Austria- The mayor (Bürgermeister) is elected either by the municipal council or by direct universal suffrage depending on the region. Belgium- In Flanders and Brussels, the mayor is appointed by the regional government at the recommendation of a municipal council for a six-year mandate. In Wallonia, the mayor is directly elected by the population after which he/she is also appointed by the regional government. Bulgaria- The mayor is elected by direct universal suffrage for a four-year term. Croatia- The mayor (gradonacelnik) is elected by direct universal suffrage for a four-year term. Cyprus- The mayor (dimarchos) is elected by direct universal suffrage for a five-year mandate. Czech Republic- The mayor is elected by and from within the municipal council for a four-year mandate. Denmark- The mayor is elected for four years by the municipal council. Estonia-The mayor (vallavanem or linnapea) is appointed by the municipal council for a four-year term. Finland- The mayor (kunnanjohtaja) is elected by the municipal council for a fixed or indefinite term of office

which should not exceed the municipal council’s term of office.

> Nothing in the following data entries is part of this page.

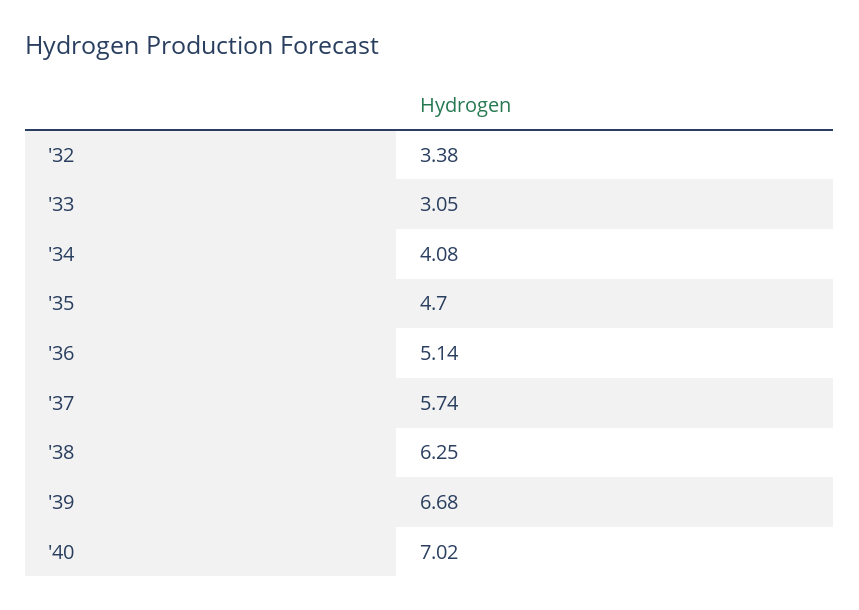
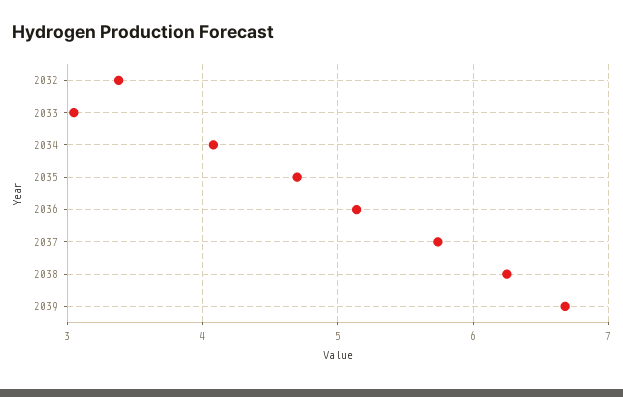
'40: 7.02 -> none

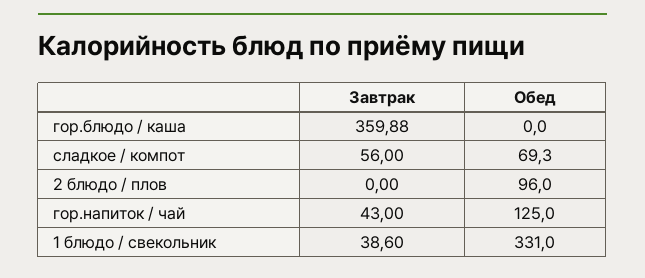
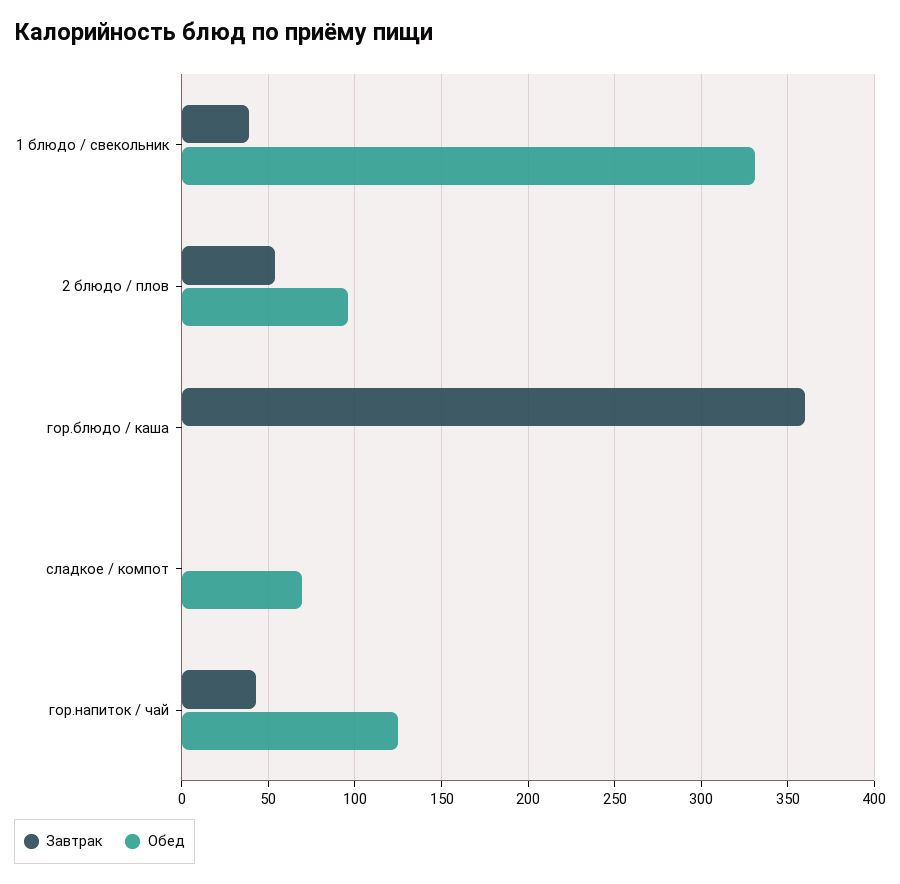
Завтрак, сладкое / компот: 56 -> 0
Завтрак, 2 блюдо / плов: 0 -> 55

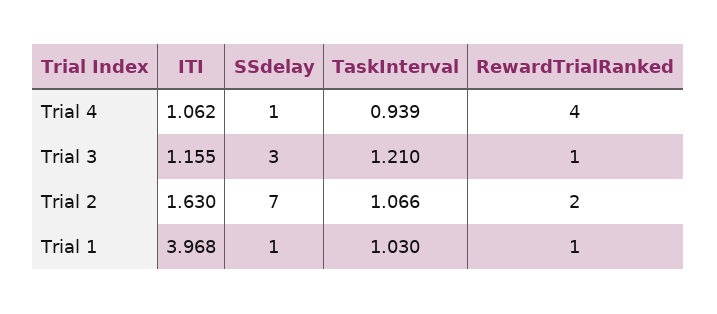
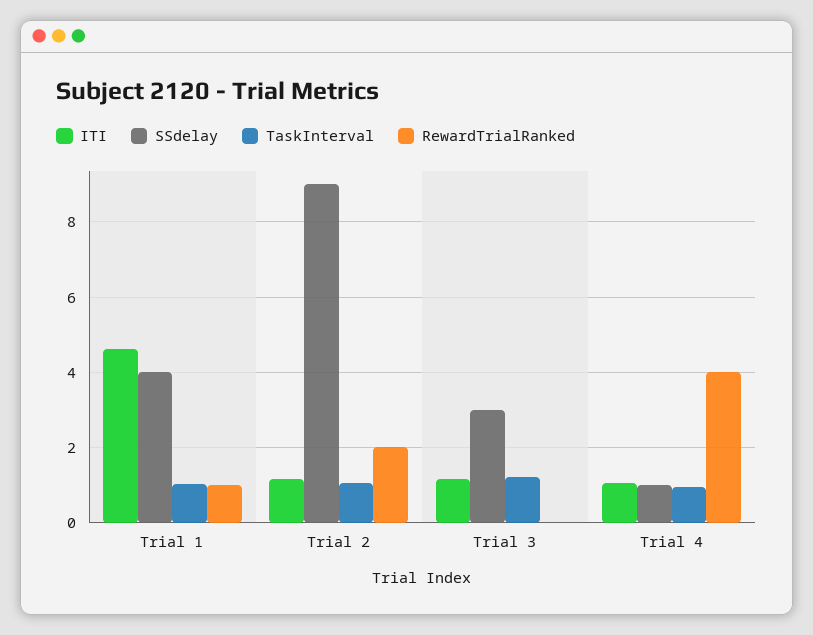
RewardTrialRanked, Trial 3: 1 -> 0
ITI, Trial 2: 1.63 -> 1.2
SSdelay, Trial 2: 7 -> 9
ITI, Trial 1: 3.968 -> 4.6
SSdelay, Trial 1: 1 -> 4

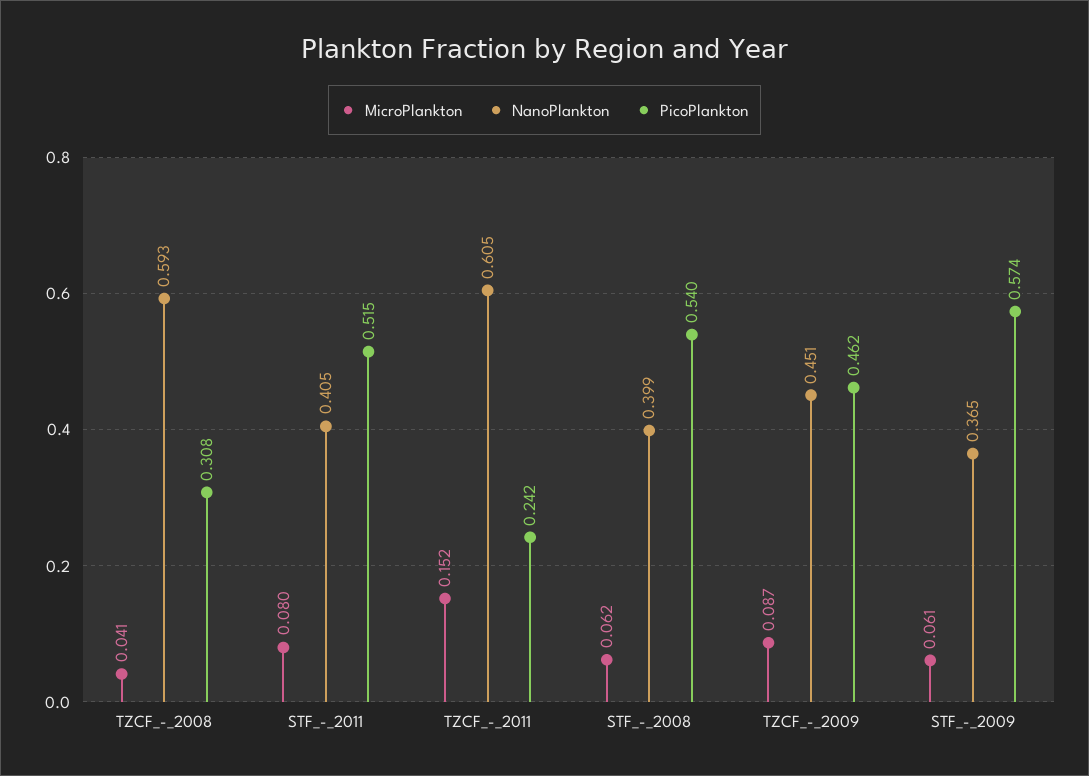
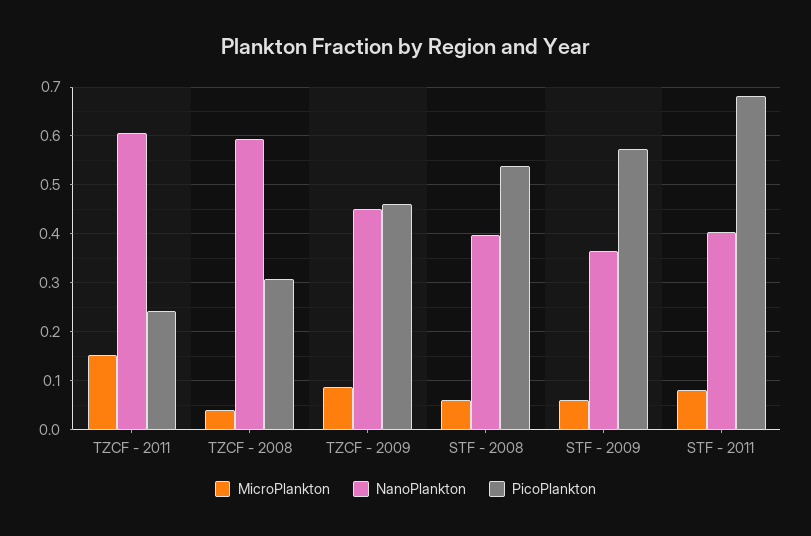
PicoPlankton, STF_-_2011: 0.515 -> 0.68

France- The mayor is elected for six years by the municipal council. Germany- The mayor is elected by direct universal suffrage for a mandate that can vary from four to nine years. Greece- The mayor (dimarchos) is elected by direct universal suffrage for a period of four years. Hungary- The mayor (polgarmester) is elected by direct universal suffrage for a period of four years. Ireland- The mayor is elected every year by borough or town council members. Italy- The mayor is elected by direct universal suffrage for a period of 5 years. Latvia- The chairman of the local council (priekšdēdētājs) carries out the duties of the mayor, who is elected by and from within the local council for a four-year term. Lithuania- The mayor is elected by and from within the local council for four years. Luxembourg- The mayor is designated by the national government from among the municipal council members for a six-year mandate. Malta- The mayor (sindku) is the local council member who has received the highest number of votes within the political party that got the overall majority during the local election. Netherlands- The mayor (burgemeester) is formally appointed for a six-year mandate by the national government at the proposal of the local council. Poland- The mayor (wójt or burmistrz) is elected by direct universal suffrage for a four-year term. Portugal- The mayor (presidente da câmara municipal) is elected for a four-year mandate. The mayor is the electoral candidate having headed the list with the most votes during the municipal council elections. Romania- The mayor is elected by direct universal suffrage for a four-year mandate. Slovakia- The mayor is elected by direct universal suffrage for a four-year mandate. Slovenia- The mayor (zupan) is elected by direct universal suffrage for a four-year mandate. Spain- The mayor (alcalde/president) is appointed by and from within the local council for a four-year mandate. Sweden- The mayor is appointed for a period of four years by the municipal assembly. United Kingdom- In most cases, the mayor is appointed by the municipal council. However, in some districts, mayors are elected by direct suffrage.

Conclusion

As we can conclude, EU Member States do not have the same practice in terms of electing mayors at the local level. The mayors are elected by direct suffrage in 11 EU Member States. The mayor is either directly elected or appointed by the municipal council or the central government (depending on the region). The mayors are not directly elected in 14 EU Member States.

We conclude that Prime Minister Irakli Gharibashvili’s statement,“For the first time, 12 city mayors and up to 60 gamgebelis will be directly elected by the Georgian population. This is a step forward which has not yet been achieved by approximately 15-17 EU Member States,” is TRUE.